Segundo o ex-secretário executivo do Ministério dos Transportes no Governo Lula, Kenji Kanashiro, o futuro dos transportes no Brasil depende de projetos que sejam elaborados a longo prazo, pensando na sociedade como um todo. A começar pelas tarifas cobradas.
No caso dos transportes rodoviários, basta trafegar por qualquer rodovia sob concessão para comprovar o alto preço dos pedágios. O mais caro do Brasil está no sistema Anchieta-Imigrantes, administrado pelo consórcio Ecovias, onde a tarifa é de R$ 26,20.
Kenji explica que atuação das concessionárias nas rodovias deveriam ter regulamentação mais severa do Estado. “Tem que ter algo para garantir o controle da prestação de serviço, o que não há com o golpista [e ilegítimo] Temer. O que há é uma entrega”.
Uma das propostas do Fórum de Transportes e Logística da Frente Brasil Popular é, justamente, um marco regulatório que controle o preço das tarifas modernize a aferição de preços. No Estado de São Paulo, por exemplo há uma forma ainda antiquada de se calcular a tarifa, que é feita por fotocélulas que controlam a passagem dos veículos. Os valores são definidos de acordo com o número de eixos.

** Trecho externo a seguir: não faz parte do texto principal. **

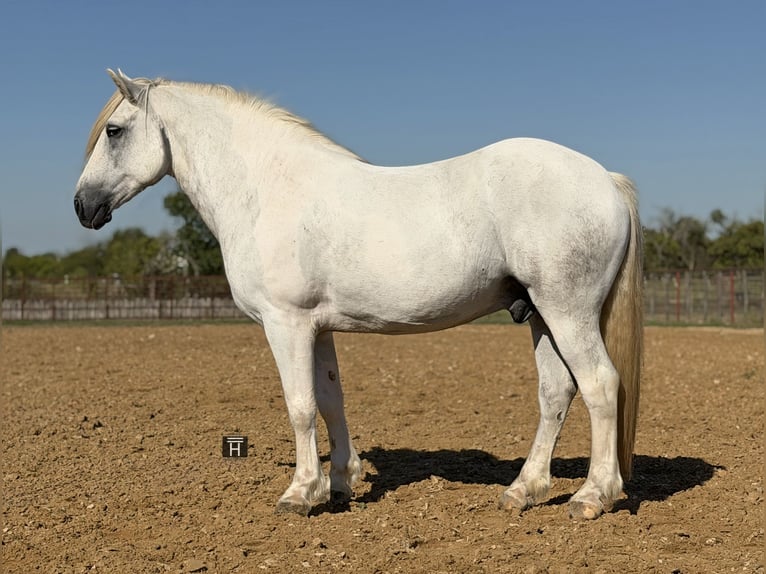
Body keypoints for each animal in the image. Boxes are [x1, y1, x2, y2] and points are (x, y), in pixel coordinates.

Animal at [74, 69, 643, 520]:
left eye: (114, 131)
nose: (83, 206)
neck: (267, 189)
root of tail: (606, 180)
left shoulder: (286, 324)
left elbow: (300, 405)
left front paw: (300, 493)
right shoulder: (317, 327)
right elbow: (330, 400)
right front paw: (340, 483)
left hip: (567, 312)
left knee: (599, 384)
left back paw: (592, 495)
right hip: (541, 315)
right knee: (556, 393)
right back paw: (524, 490)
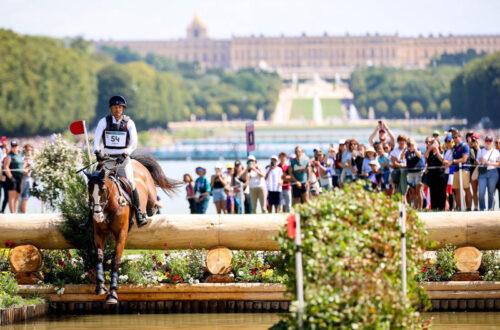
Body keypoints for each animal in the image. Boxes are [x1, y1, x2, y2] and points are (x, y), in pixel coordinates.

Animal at [84, 153, 180, 306]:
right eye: (89, 190)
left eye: (103, 190)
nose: (98, 216)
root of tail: (136, 162)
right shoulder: (98, 234)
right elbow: (99, 257)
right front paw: (100, 287)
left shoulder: (121, 234)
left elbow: (115, 260)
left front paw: (112, 293)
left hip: (150, 196)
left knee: (153, 206)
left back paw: (146, 214)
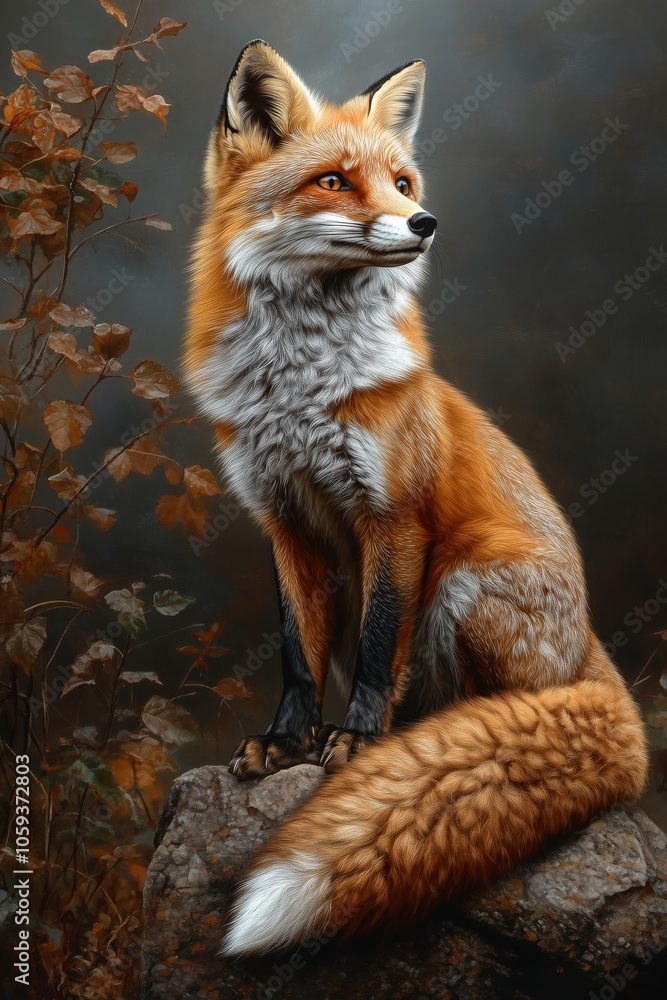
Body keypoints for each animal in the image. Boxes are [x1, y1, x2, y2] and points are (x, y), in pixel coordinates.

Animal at [184, 40, 648, 957]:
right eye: (333, 180)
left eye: (401, 183)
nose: (425, 223)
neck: (297, 385)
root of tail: (592, 652)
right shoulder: (283, 520)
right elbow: (297, 651)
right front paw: (285, 742)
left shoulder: (392, 518)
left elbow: (374, 646)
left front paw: (357, 742)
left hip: (469, 579)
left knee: (500, 708)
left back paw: (441, 744)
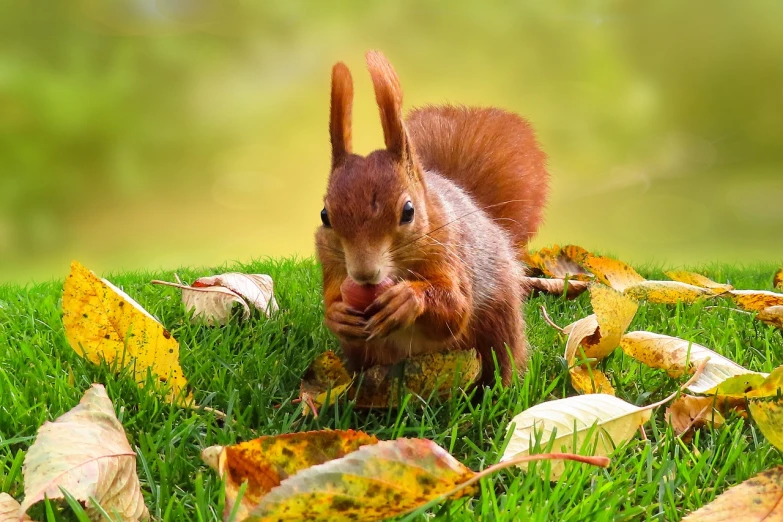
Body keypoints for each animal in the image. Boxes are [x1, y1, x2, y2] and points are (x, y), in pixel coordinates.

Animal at [316, 50, 548, 384]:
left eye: (408, 212)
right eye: (325, 215)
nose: (363, 274)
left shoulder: (449, 253)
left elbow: (455, 310)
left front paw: (407, 300)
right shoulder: (330, 262)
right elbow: (332, 299)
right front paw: (337, 316)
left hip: (497, 324)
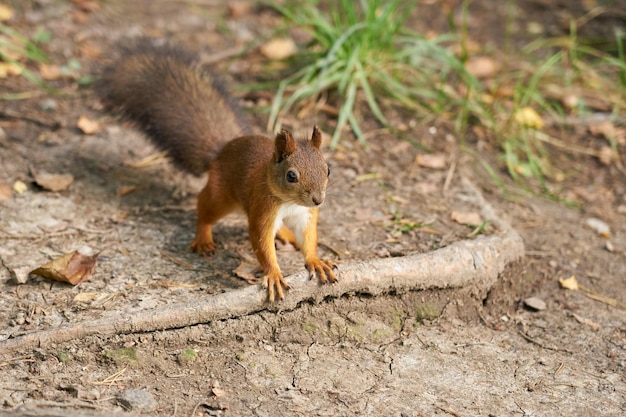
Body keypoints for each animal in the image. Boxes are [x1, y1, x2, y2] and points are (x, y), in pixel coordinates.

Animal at [96, 39, 336, 300]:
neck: (290, 203)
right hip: (222, 197)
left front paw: (316, 261)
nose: (318, 200)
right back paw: (203, 237)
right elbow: (261, 241)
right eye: (291, 176)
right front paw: (273, 274)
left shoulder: (305, 215)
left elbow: (308, 238)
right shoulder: (263, 207)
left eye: (328, 170)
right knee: (205, 205)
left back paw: (285, 235)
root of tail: (221, 151)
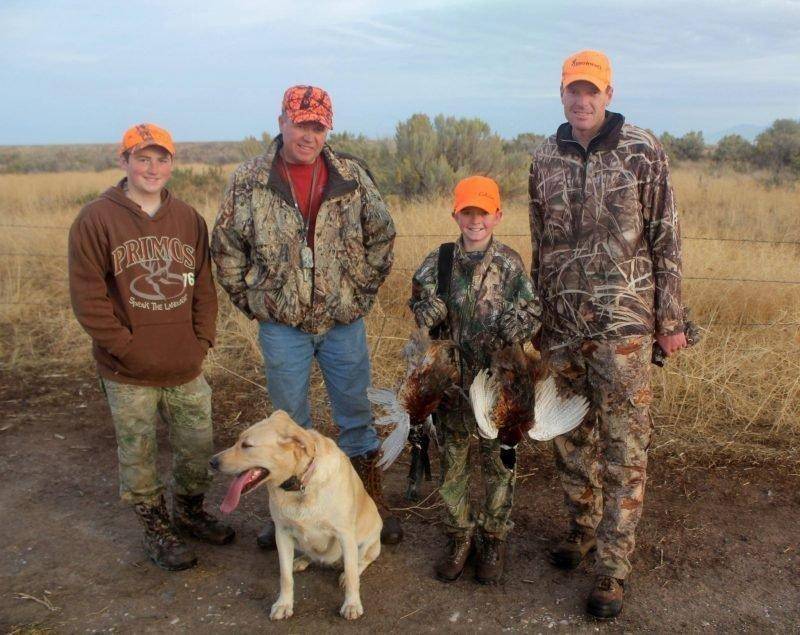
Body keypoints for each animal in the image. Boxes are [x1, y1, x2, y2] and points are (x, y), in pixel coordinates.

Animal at [211, 412, 382, 620]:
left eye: (247, 445)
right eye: (237, 441)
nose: (212, 462)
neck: (300, 484)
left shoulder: (345, 535)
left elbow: (351, 575)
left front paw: (351, 604)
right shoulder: (282, 533)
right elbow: (285, 577)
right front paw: (284, 604)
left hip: (368, 541)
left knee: (360, 562)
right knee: (312, 555)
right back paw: (301, 561)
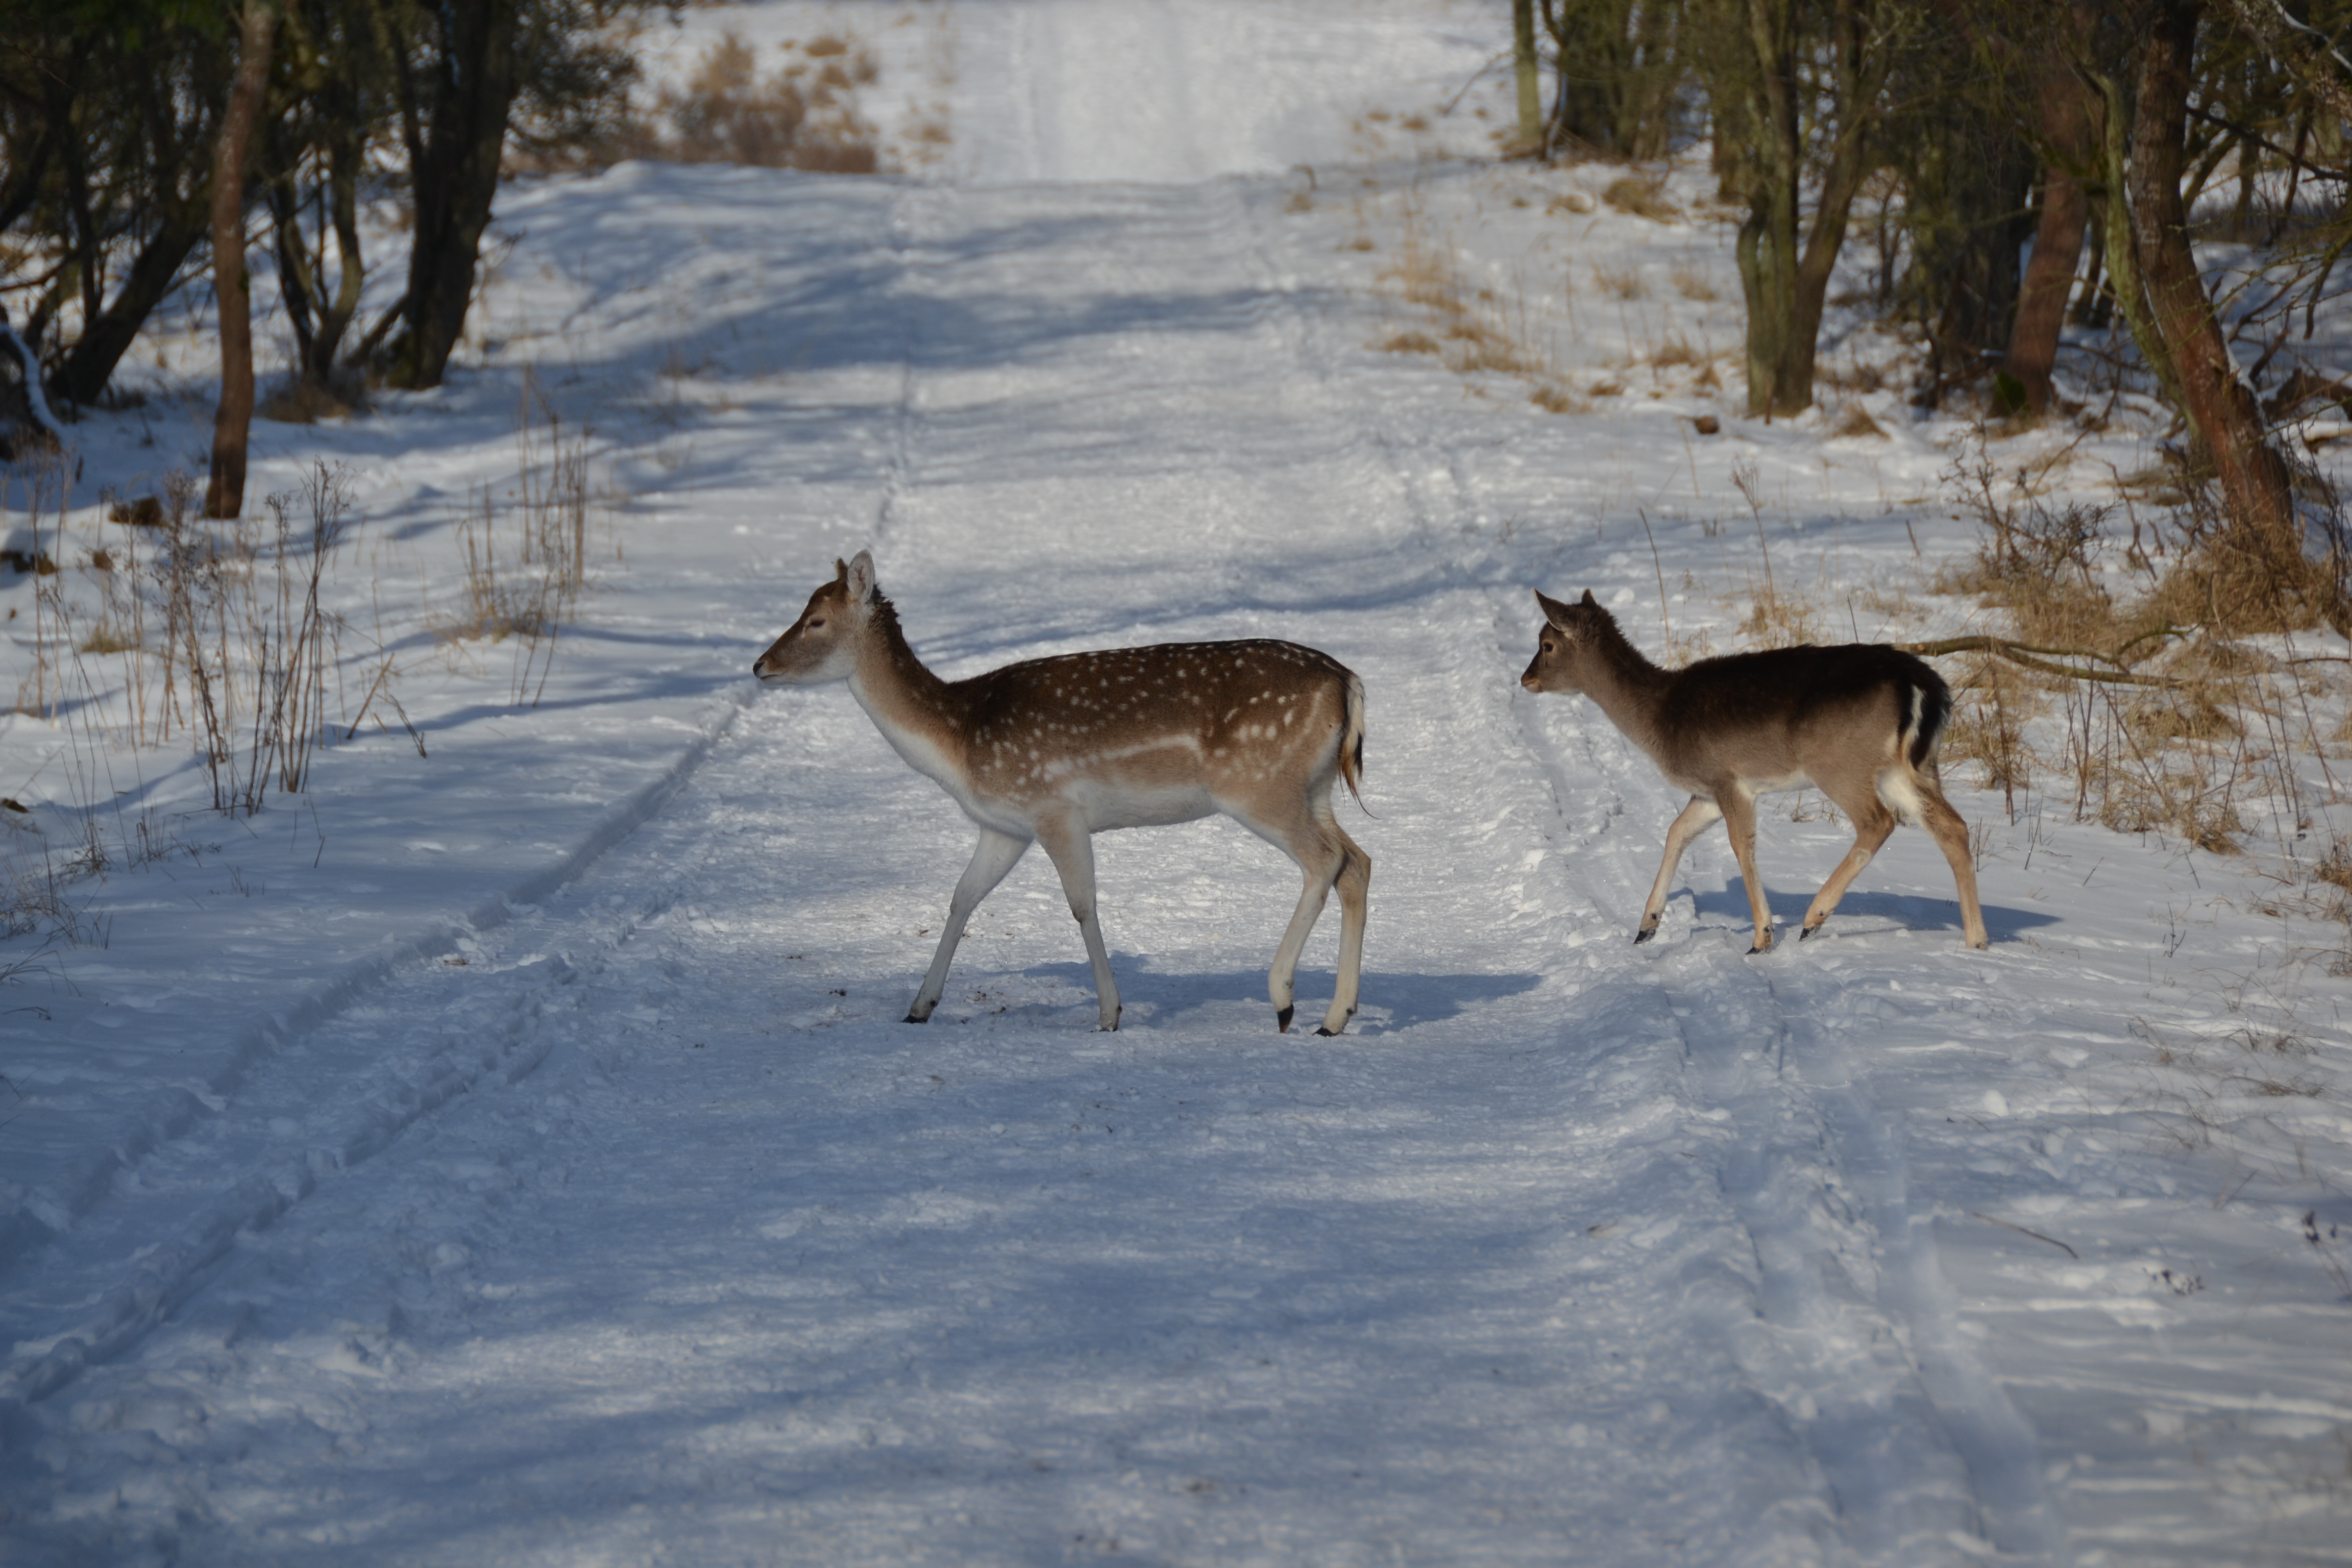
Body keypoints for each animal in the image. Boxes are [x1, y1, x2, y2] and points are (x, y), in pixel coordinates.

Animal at [754, 552, 1371, 1034]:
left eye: (815, 620)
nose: (760, 665)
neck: (959, 743)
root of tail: (1349, 683)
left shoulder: (1054, 807)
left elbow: (1081, 904)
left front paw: (1109, 1013)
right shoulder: (1004, 826)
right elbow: (962, 897)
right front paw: (919, 1006)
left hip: (1259, 786)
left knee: (1326, 860)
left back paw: (1284, 1000)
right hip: (1313, 787)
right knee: (1358, 861)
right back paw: (1335, 1016)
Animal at [1520, 590, 1988, 953]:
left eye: (1547, 644)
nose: (1525, 679)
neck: (1659, 720)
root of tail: (1926, 686)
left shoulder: (1727, 779)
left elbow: (1740, 845)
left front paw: (1762, 937)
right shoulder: (1706, 791)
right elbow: (1675, 833)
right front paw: (1646, 927)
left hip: (1839, 764)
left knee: (1879, 822)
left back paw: (1813, 917)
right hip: (1911, 766)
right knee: (1953, 826)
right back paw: (1977, 941)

A primeira rodovia a ter a cobrança em São Paulo foi a Anchieta, que liga São Paulo à Baixada Santista. Inaugurada em 1947 (pista norte) e 1953 (pista sul), a rodovia recebeu as primeiras cabines de em 1972. Em 1998, o então governador Mario Covas abriu a concessão para empresas privadas. O contrato firmado foi de 20 anos.
Quem dá mais gasto?
Um caminhão trucado (três eixos) danifica mais o pavimento do que uma carreta com três eixos e cavalo de dois eixos, que tem o peso mais distribuído, maior tração e por isso, desgasta menos o pavimento. “Isso não interessa ao concessionário que pode arrecadar mais da outra forma”, critica o ex-secretário.
“Uma coisa é termos um pagamento justo pelo investimento, mas a tarifa tem que estar também de acordo com a possibilidade do usuário. Em transportes de carga, a ideia é cobrar tarifas diferentes de acordo com o valor agregado dos produtos transportados”.
Ainda de acordo com Kenji, a proposta de cobrança de tarifa justa pode ser aplicada a todos os modais, não só o rodoviário. Inclusive para o cidadão. “Na maioria dos países do mundo, o usuário paga de 30 a 40% da tarifa. O Estado arca com o resto. Defendemos que haja subsidio”, completa.